Der Schlüssel für einen effektiven Schutz gegen flächendeckende Sabotage des Netzwerks heißt Diversität der eingesetzten Komponenten – eine „Multi-Vendor-Strategie“. Wenn ein Betreiber etwa im Radio Access Network zu 70 Prozent auf Komponenten eines einzigen Netzwerkausrüsters setzt, ist das gefährlich. Daher ist eine der Anforderungen in Deutschland, dass Betreiber eine Multi-Vendor-Strategie konsequent umsetzen. Das ist jedoch in vielen EU-Mitgliedstaaten noch nicht vorgeschrieben. „Nationales Roaming“, die Möglichkeit, Infrastruktur eines anderen Betreibers zu nutzen, erhöht ebenso die Widerstandsfähigkeit des Netzwerks, da einzelne Netzausfälle durch andere Betreiber kompensiert werden können.
Dies sind nur einige Beispiele, um zu verdeutlichen, dass die technischen Risiken, die mit dem 5G-Ausbau einhergehen, durchaus zu bewältigen sind. Viel schwerwiegender und wichtiger ist die Frage, welche Rolle Europa langfristig in Sachen IKT und Halbleiter zwischen den USA und China spielen will.
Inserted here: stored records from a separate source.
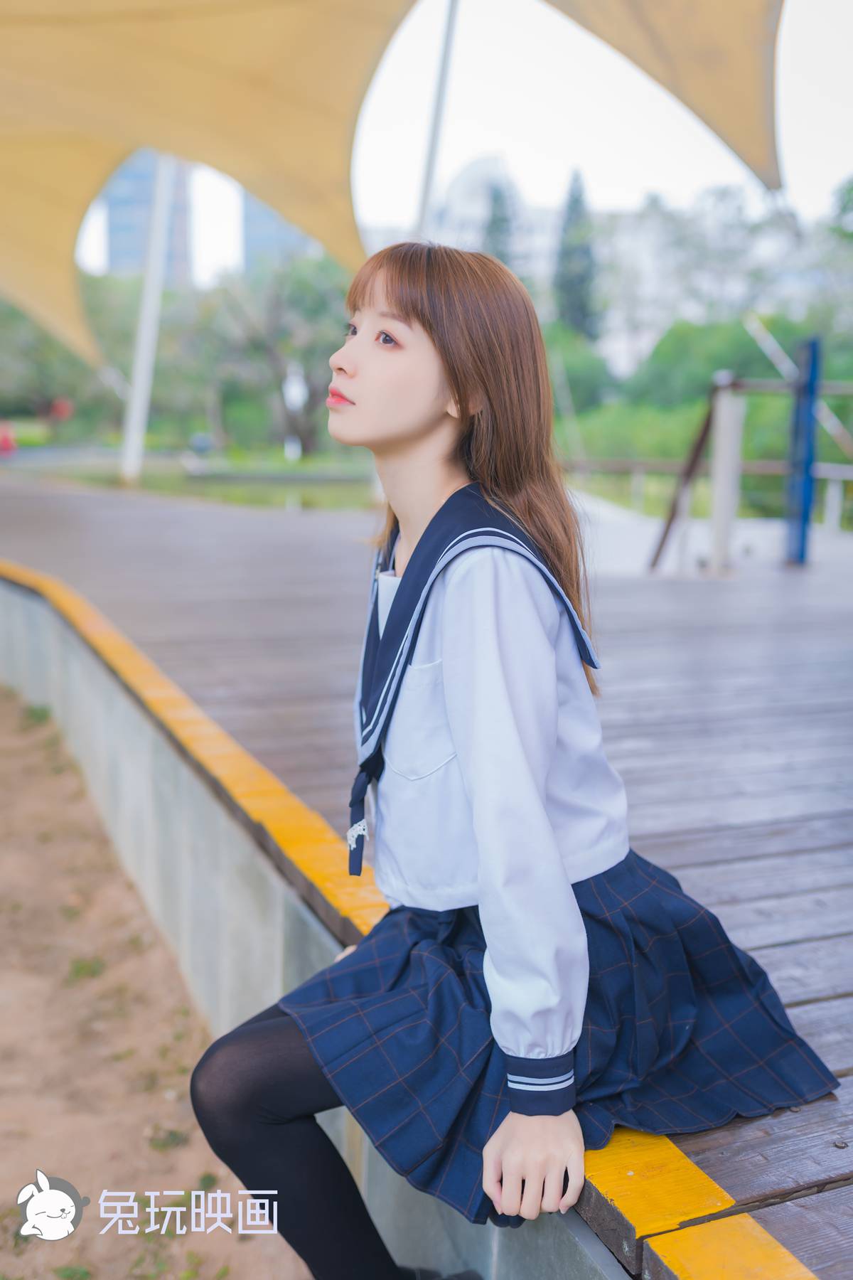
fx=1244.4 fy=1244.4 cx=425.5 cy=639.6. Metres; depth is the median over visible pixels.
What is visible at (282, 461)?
lawn
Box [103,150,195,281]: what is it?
tower building
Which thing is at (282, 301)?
tree
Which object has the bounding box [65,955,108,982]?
grass tuft
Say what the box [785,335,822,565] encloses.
blue post
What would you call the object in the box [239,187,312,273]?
high-rise building
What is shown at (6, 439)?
red object
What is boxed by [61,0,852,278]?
sky
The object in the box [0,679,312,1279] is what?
sandy ground
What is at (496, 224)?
tree
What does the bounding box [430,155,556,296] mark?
building
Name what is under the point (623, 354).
building
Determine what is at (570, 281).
cypress tree
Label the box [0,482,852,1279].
wooden deck
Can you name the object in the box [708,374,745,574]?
white post
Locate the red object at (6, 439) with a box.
[0,420,17,454]
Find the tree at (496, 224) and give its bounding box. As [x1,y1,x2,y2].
[481,176,516,266]
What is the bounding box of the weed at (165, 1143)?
[145,1125,189,1152]
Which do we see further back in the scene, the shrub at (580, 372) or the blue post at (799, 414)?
the shrub at (580, 372)
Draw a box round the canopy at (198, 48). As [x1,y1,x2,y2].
[2,0,790,372]
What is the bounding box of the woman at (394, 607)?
[177,241,845,1279]
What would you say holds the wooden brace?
on the wooden deck
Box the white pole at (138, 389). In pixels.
[118,151,177,488]
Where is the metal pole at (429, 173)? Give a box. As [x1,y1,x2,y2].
[412,0,459,239]
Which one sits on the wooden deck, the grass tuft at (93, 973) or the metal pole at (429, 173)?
the metal pole at (429, 173)
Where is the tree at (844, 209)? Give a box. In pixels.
[818,175,852,336]
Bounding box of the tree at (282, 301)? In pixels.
[197,253,350,456]
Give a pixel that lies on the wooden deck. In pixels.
(675, 845)
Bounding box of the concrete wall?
[0,569,630,1279]
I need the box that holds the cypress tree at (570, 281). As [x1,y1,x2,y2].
[552,170,600,342]
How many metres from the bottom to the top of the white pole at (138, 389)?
5.641 m
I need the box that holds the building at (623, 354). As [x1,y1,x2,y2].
[411,162,827,375]
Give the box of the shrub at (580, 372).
[543,325,617,415]
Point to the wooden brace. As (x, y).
(697, 449)
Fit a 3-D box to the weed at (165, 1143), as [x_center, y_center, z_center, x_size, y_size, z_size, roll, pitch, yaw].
[-0.627,1.198,3.012,0.143,0.051,0.153,-3,11,-21]
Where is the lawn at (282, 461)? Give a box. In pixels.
[3,443,381,510]
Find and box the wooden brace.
[644,378,722,574]

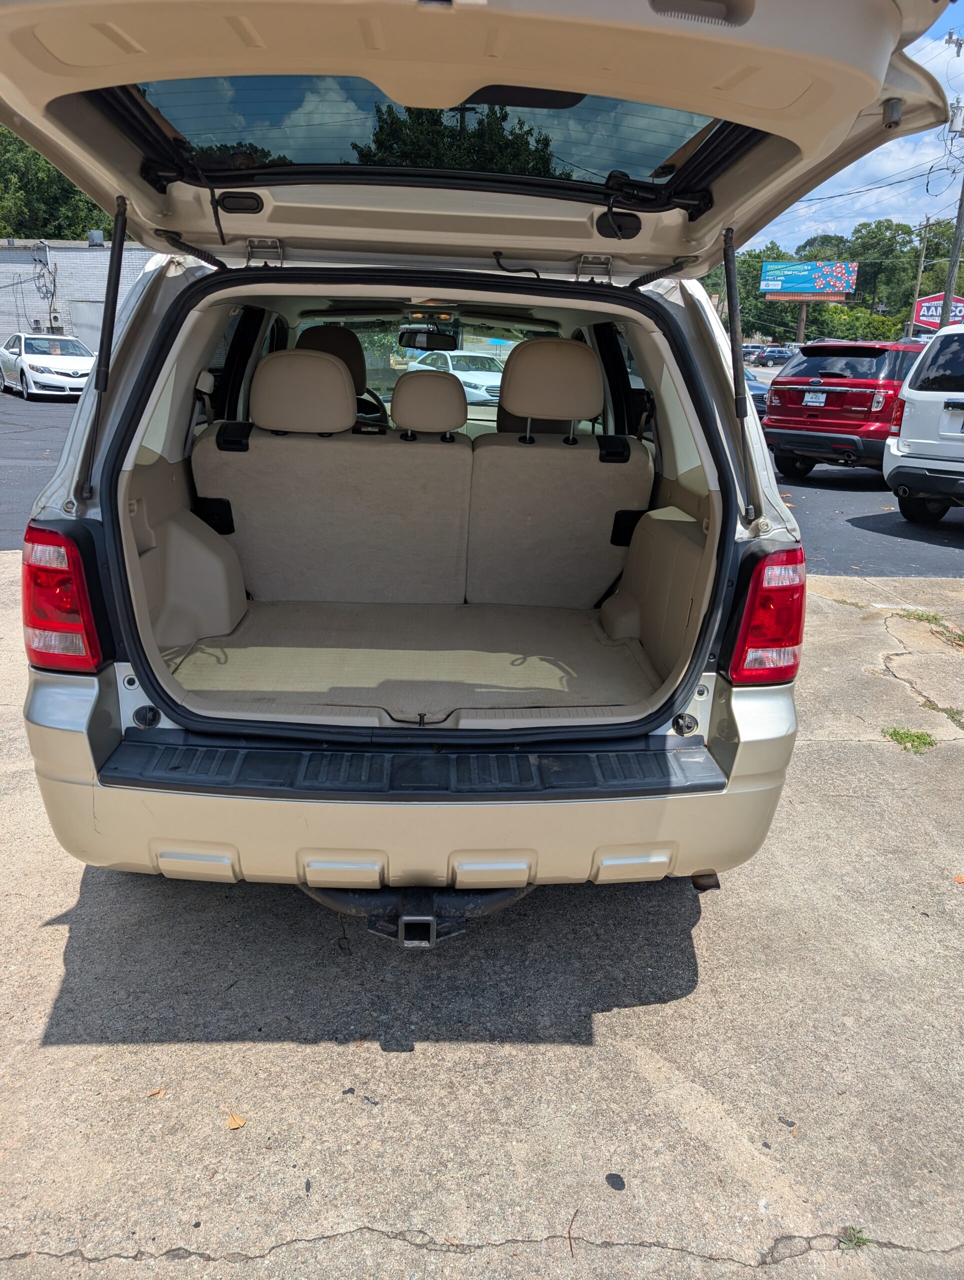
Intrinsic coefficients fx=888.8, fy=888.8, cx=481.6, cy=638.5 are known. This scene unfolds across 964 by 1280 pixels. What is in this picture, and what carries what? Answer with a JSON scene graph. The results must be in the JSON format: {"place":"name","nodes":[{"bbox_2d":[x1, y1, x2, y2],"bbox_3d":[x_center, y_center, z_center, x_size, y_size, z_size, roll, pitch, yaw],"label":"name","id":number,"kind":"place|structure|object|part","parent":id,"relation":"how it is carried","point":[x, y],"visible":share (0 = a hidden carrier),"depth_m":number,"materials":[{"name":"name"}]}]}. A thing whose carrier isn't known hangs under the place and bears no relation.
{"place":"outdoors","nodes":[
{"label":"outdoors","id":0,"kind":"place"},
{"bbox_2d":[0,236,152,356],"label":"brick building","id":1,"kind":"structure","parent":0,"point":[6,329],"depth_m":31.46,"materials":[{"name":"grey brick"}]},
{"bbox_2d":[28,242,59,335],"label":"electric meter","id":2,"kind":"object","parent":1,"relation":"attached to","point":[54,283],"visible":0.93,"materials":[{"name":"grey metal"}]},
{"bbox_2d":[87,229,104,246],"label":"rooftop unit","id":3,"kind":"object","parent":1,"relation":"on","point":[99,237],"visible":0.77,"depth_m":31.79,"materials":[{"name":"grey metal"}]},
{"bbox_2d":[0,561,963,1277],"label":"concrete pavement","id":4,"kind":"structure","parent":0,"point":[832,751],"materials":[{"name":"grey concrete"}]},
{"bbox_2d":[147,1087,164,1097],"bbox_3d":[-0.729,1.005,1.980,0.042,0.012,0.052,15,22,35],"label":"leaf","id":5,"kind":"object","parent":4,"relation":"on","point":[157,1093],"visible":0.87,"depth_m":1.97,"materials":[{"name":"brown plant"}]},
{"bbox_2d":[225,1112,245,1129],"bbox_3d":[-0.532,1.034,1.915,0.055,0.013,0.051,16,23,38],"label":"leaf","id":6,"kind":"object","parent":4,"relation":"on","point":[237,1122],"visible":0.95,"depth_m":1.91,"materials":[{"name":"brown plant"}]},
{"bbox_2d":[0,1,932,922],"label":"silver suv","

Wir bewegen uns bei Schlüsseltechnologien – KI, Quantencomputer, 5G, Internet der Dinge – immer stärker hin zu einer bipolaren Welt, in der Technologie vorrangig durch die USA, aber immer stärker auch durch China definiert wird.
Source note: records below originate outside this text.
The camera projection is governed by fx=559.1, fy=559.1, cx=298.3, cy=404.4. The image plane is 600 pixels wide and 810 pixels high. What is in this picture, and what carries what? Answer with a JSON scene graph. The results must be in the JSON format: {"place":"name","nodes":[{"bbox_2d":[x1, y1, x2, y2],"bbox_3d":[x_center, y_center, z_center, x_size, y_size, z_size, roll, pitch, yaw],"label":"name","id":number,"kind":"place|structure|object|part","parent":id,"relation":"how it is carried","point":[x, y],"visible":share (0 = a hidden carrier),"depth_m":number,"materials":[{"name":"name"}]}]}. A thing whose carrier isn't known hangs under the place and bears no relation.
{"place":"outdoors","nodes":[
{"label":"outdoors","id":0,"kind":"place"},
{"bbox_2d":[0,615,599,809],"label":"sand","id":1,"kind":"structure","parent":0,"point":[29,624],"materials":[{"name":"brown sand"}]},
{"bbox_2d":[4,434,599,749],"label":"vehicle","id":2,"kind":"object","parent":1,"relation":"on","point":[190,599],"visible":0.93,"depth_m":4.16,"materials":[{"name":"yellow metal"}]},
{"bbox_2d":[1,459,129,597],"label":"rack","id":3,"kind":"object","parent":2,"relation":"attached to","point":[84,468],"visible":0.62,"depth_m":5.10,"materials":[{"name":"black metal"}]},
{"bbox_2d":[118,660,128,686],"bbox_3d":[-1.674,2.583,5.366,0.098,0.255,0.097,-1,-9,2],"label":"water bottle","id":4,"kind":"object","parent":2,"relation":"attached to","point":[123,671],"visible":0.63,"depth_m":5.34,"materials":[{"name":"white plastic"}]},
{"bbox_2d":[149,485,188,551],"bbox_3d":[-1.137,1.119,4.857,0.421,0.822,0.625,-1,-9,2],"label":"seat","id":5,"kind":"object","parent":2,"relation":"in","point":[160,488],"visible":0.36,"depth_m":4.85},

Brüssel und manche Mitgliedstaaten erkennen erst langsam, dass es gerade bei IKT einer strategischen Industriepolitik bedarf, um langfristig in Kernbereichen nicht allzu abhängig zu sein. Ein erster Schritt ist hier die Schaffung des Important Project of Common European Interest (IPCEI) für Mikroelektronik, das europäische Halbleiterunternehmen gezielt subventioniert. Ebenso braucht es eine Weiterentwicklung der Instrumente, um besonders den europäischen Mittelstand im IKT-Bereich vor ausländischen Direktinvestitionen zu schützen und Technologietransfer zu verhindern – ohne Innovationskraft und Wachstum zu begrenzen. Bei der gesamten Debatte um eine technologische Abhängigkeit Europas fehlt es bisher an guten Ideen, die über den „nächsten Airbus“ hinausgehen – und gleichzeitig ist dies mittel- und langfristig eine der zentralen Herausforderungen, um Europas wirtschaftliche Prosperität zu sichern.
Jan-Peter Kleinhans ist Projektleiter IT-Sicherheit und Geopolitik bei der Stiftung Neue Verantwortung.